Boston Sports Extra

Curt Schilling Is The Equal Of John Smoltz & Belongs In The Hall Of Fame

On January 22, 2019, the 2019 Baseball Hall Of Fame class announcement occured. Curt Schilling did not matriculate. From here it is obvious that Schilling is the equal of John Smoltz. While Smoltz sailed in on his first chance in 2015, Schilling is still waiting. Why is that?

Schilling & Smoltz

The bare bones tell the story.Here are Curt Schilling‘s and John Smoltz‘s career numbers:

Wins/Losses/Saves/Games/Starts/Innings/Strikeouts/WHIP/ERA/WAR

Schilling 216/146/22/569/467/3261/3116/1.137/3.46/79.6

Smoltz 213/155/154/723/481/3473/3084/1.176/3.33/69.1

Smoltz has more games and saves, and a lower ERA. Schilling has more strikeouts and walked less, which resulted in a lower WHIP. WAR is an attempt by the Sabermetric community to equate the value of players across eras, teams, ballparks, etc. Schilling outclasses Smoltz there.

Curt Schilling played for the Philadelphia Phillies for eight and a half years. Other than the first year or two of Schilling’s time with them, the Phillies were a doormat in the National League. By contrast, Smoltz was part of one of the greatest collection of starting pitchers of all time, the perennially contending Atlanta Braves of the 1990’s.
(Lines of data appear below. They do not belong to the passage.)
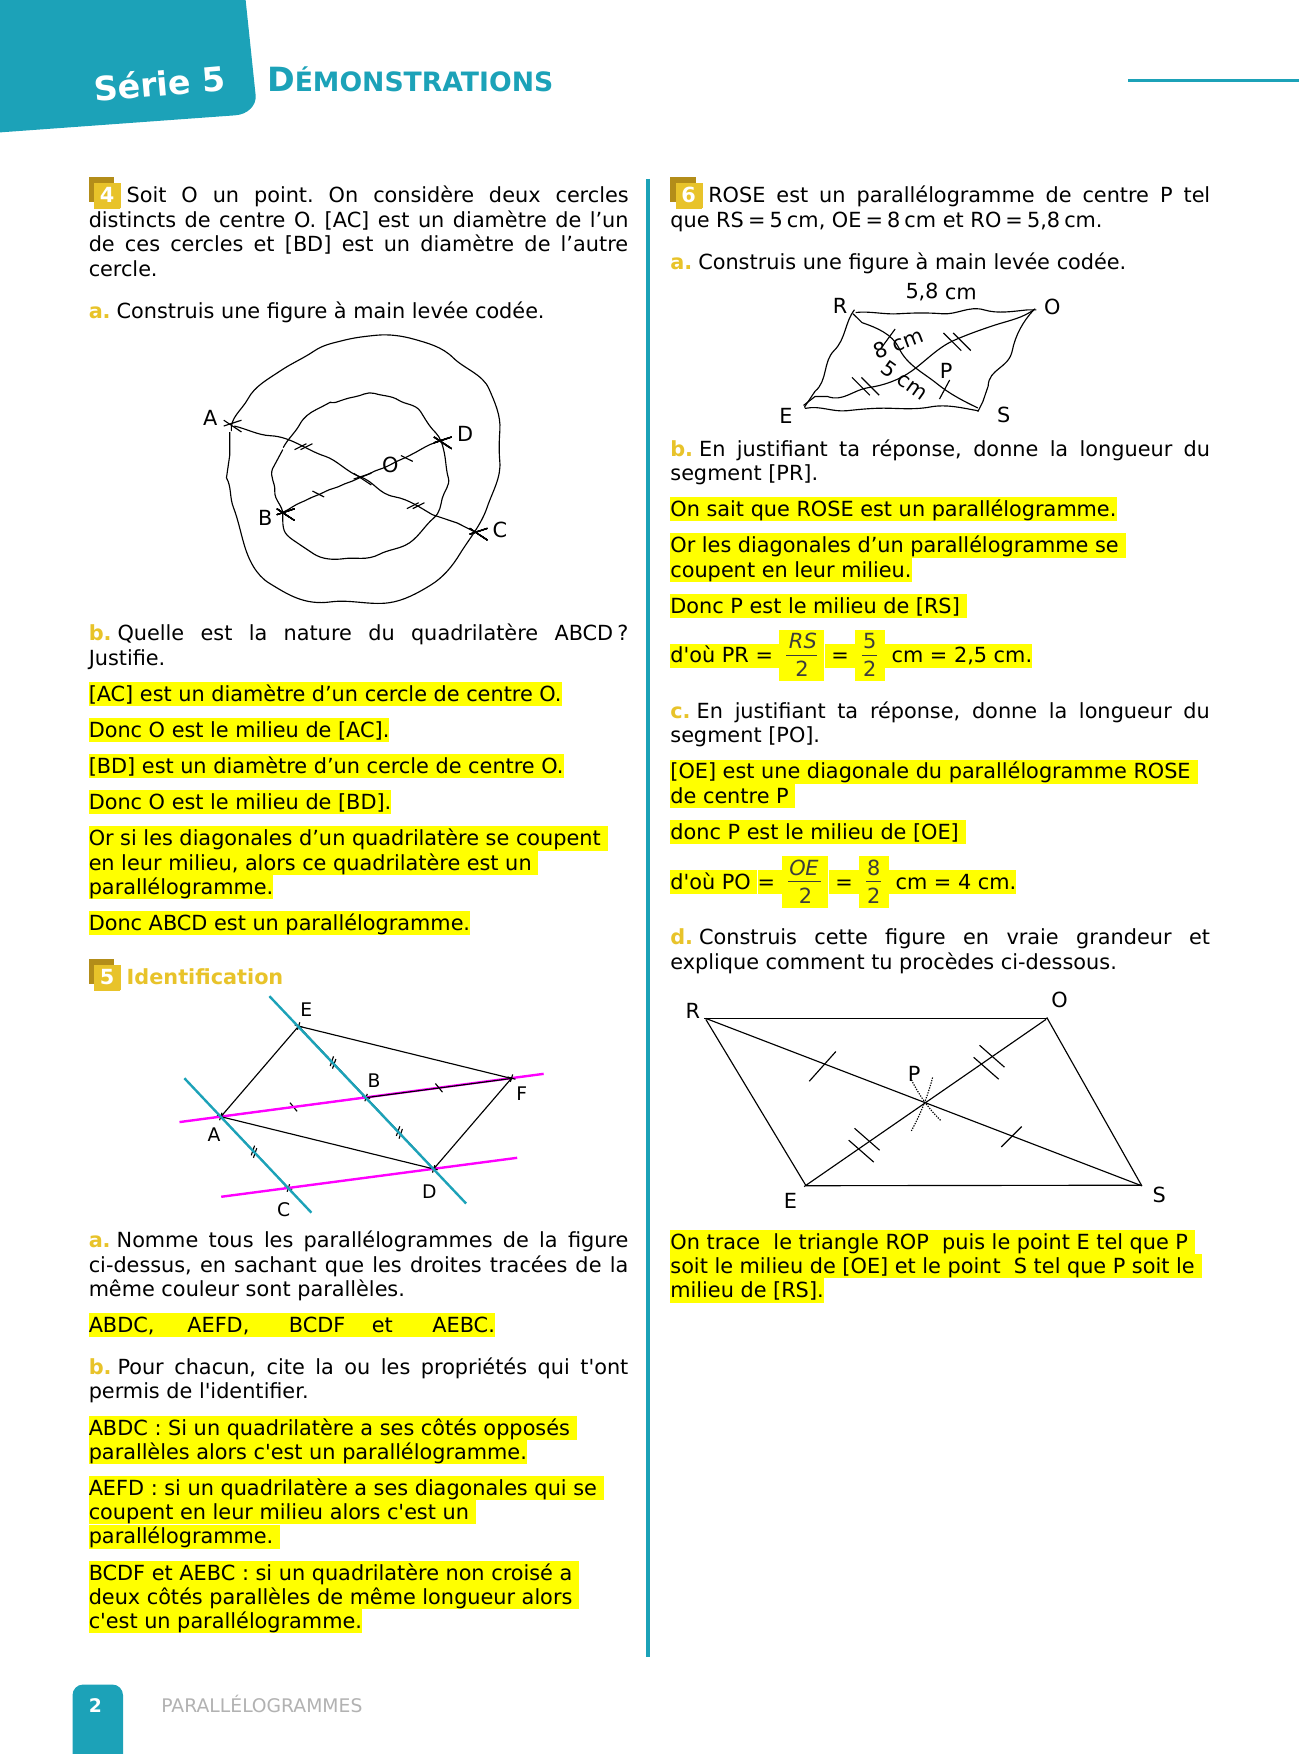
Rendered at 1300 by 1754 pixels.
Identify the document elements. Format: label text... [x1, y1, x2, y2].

subtitle = [828, 856, 859, 908]
subtitle Or les diagonales d’un parallélogramme se coupent en leur milieu. [670, 533, 1205, 582]
subtitle ROSE est un parallélogramme de centre P tel que RS = 5 cm, OE = 8 cm et RO = 5,8 cm. [670, 177, 1211, 232]
subtitle Donc O est le milieu de [AC]. [88, 718, 623, 742]
subtitle ABDC : Si un quadrilatère a ses côtés opposés parallèles alors c'est un parallélogramme. [527, 1416, 623, 1464]
subtitle BCDF et AEBC : si un quadrilatère non croisé a deux côtés parallèles de même longueur alors c'est un parallélogramme. [362, 1561, 623, 1633]
subtitle Nomme tous les parallélogrammes de la figure ci-dessus, en sachant que les droites tracées de la même couleur sont parallèles. [88, 1008, 629, 1301]
subtitle ABDC, AEFD, BCDF et AEBC. [495, 1313, 623, 1337]
subtitle Construis une figure à main levée codée. [88, 299, 629, 323]
subtitle Or si les diagonales d’un quadrilatère se coupent en leur milieu, alors ce quadrilatère est un parallélogramme. [88, 826, 623, 899]
subtitle En justifiant ta réponse, donne la longueur du segment [PR]. [670, 437, 1211, 485]
subtitle Donc O est le milieu de [BD]. [88, 790, 623, 814]
subtitle Soit O un point. On considère deux cercles distincts de centre O. [AC] est un diamètre de l’un de ces cercles et [BD] est un diamètre de l’autre cercle. [88, 177, 629, 281]
subtitle On sait que ROSE est un parallélogramme. [1117, 497, 1205, 521]
subtitle donc P est le milieu de [OE] [966, 820, 1205, 844]
subtitle Quelle est la nature du quadrilatère ABCD ? Justifie. [88, 621, 629, 670]
subtitle Construis cette figure en vraie grandeur et explique comment tu procèdes ci-dessous. [670, 925, 1211, 974]
subtitle cm = 4 cm. [889, 856, 1205, 908]
subtitle d'où PR = [670, 630, 779, 681]
subtitle d'où PO = [670, 856, 782, 908]
subtitle [OE] est une diagonale du parallélogramme ROSE de centre P [670, 759, 1205, 808]
subtitle [BD] est un diamètre d’un cercle de centre O. [88, 754, 623, 778]
subtitle Donc P est le milieu de [RS] [670, 594, 1205, 618]
subtitle [AC] est un diamètre d’un cercle de centre O. [88, 682, 623, 706]
subtitle Construis une figure à main levée codée. [670, 250, 1211, 274]
subtitle En justifiant ta réponse, donne la longueur du segment [PO]. [670, 699, 1211, 748]
subtitle cm = 2,5 cm. [885, 630, 1205, 681]
subtitle = [824, 630, 855, 681]
subtitle On trace le triangle ROP puis le point E tel que P soit le milieu de [OE] et le point S tel que P soit le milieu de [RS]. [824, 1230, 1205, 1303]
subtitle Identification [114, 959, 629, 990]
subtitle AEFD : si un quadrilatère a ses diagonales qui se coupent en leur milieu alors c'est un parallélogramme. [88, 1476, 623, 1549]
subtitle Pour chacun, cite la ou les propriétés qui t'ont permis de l'identifier. [88, 1355, 629, 1404]
subtitle Donc ABCD est un parallélogramme. [88, 911, 623, 935]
Smoltz was blessed to have fellow Hall of Famers Tom Glavine and Greg Maddux in the same rotation. Consequently, that team famously went to the MLB Postseason every year from 1991 to 1999, yet only won one World Series.

Postseason Dominance

These guys are Titans of the playoffs. This is because they both stepped up when the bright lights came on. Smoltz goes from a 3.33 career ERA and 1.176 WHIP, to a 2.67 ERA and 1.144 WHIP in the playoffs. Schilling goes from a career 3.46 ERA and 1.137 WHIP, to a 2.23 ERA and .968 WHIP. Smoltz has one career Complete Game in the postseason, Schilling has four. Smoltz is 15-4 in the postseason, Schilling 11-2.

John Smoltz’s most iconic performance is Game 7 of the 1991 World Series. Smoltz was out-dueled by fellow Hall of Famer Jack Morris in a 1-0 extra innings loss. Curt Schilling had his bloody sock in Game 6 of the 2004 ALCS against the Yankees. That was on the road to the Red Sox first World Series win in 86 years in 2004. And Schilling’s teams did something Smoltz’s teams never could: beat the Yankees. That’s why Schilling has three World Series Championships to Smoltz’s one.

The Real Difference.

John Smoltz received 87.92% of the vote his first time on the ballot in 2015 (75% of the vote is needed to be elected to the baseball Hall of Fame by the writers). Meanwhile, Schilling’s percentages have wavered since his first time on the ballot in 2013: 38.2, 35.43, 45.62, 58.5, 50.3, 57.5, and 64.7 last year. This is a very strange pattern. Most of the time, players start low and gradually increase over time. Schilling’s numbers have wavered from year to year.

While John Smoltz is busy being an advocate for the shoulder safety of young kids, and announcing postseason games on all the big networks, Curt Schilling is seen as a social pariah. Schilling had a failed software company in Providence after taking tax breaks from Rhode Island, talked about voting Bush during the 2004 Presidential election while in Democrat country, and had some poor taste on social media.

In short, John Smoltz is seen as a choir boy, Schilling a bad seed.

The Hall of Fame is not the Hall of Good People

The Hall of Fame is a museum chronicling the history of baseball. For many years the baseball writers and players were drinking buddies. The writers celebrated the players. This was a result of the Black Sox scandal in 1919, and the concentrated effort by all involved to rehabilitate baseball’s image in American society.

In 1970, Jim Bouton‘s book Ball Four came out, and blew the lid off the narrative that baseball players are heroes. Bouton details rampant drinking, womanizing, ballplayers sneaking around looking through bathroom windows to see women showering, and PED use by Hall of Fame players. Since then, stories about cocaine use, gambling and PED use have disabused most of us from the notion that ballplayers are anything but fellow humans.

Thanks to Ryan Thibodaux’s meticulous Hall of Fame vote tracking sheet, we can see the details of the vote for 2019. Schilling received 64.7%, but only 41.2% on private ballots. In 2018, Schilling received 25.8% fewer votes on private verse public ballots. This year it was 23.5% less. Schilling still has a massive mountain to climb to reach the Hall of Fame.

Hopefully the writers will get off their high horses and see the truth: Curt Schilling belongs.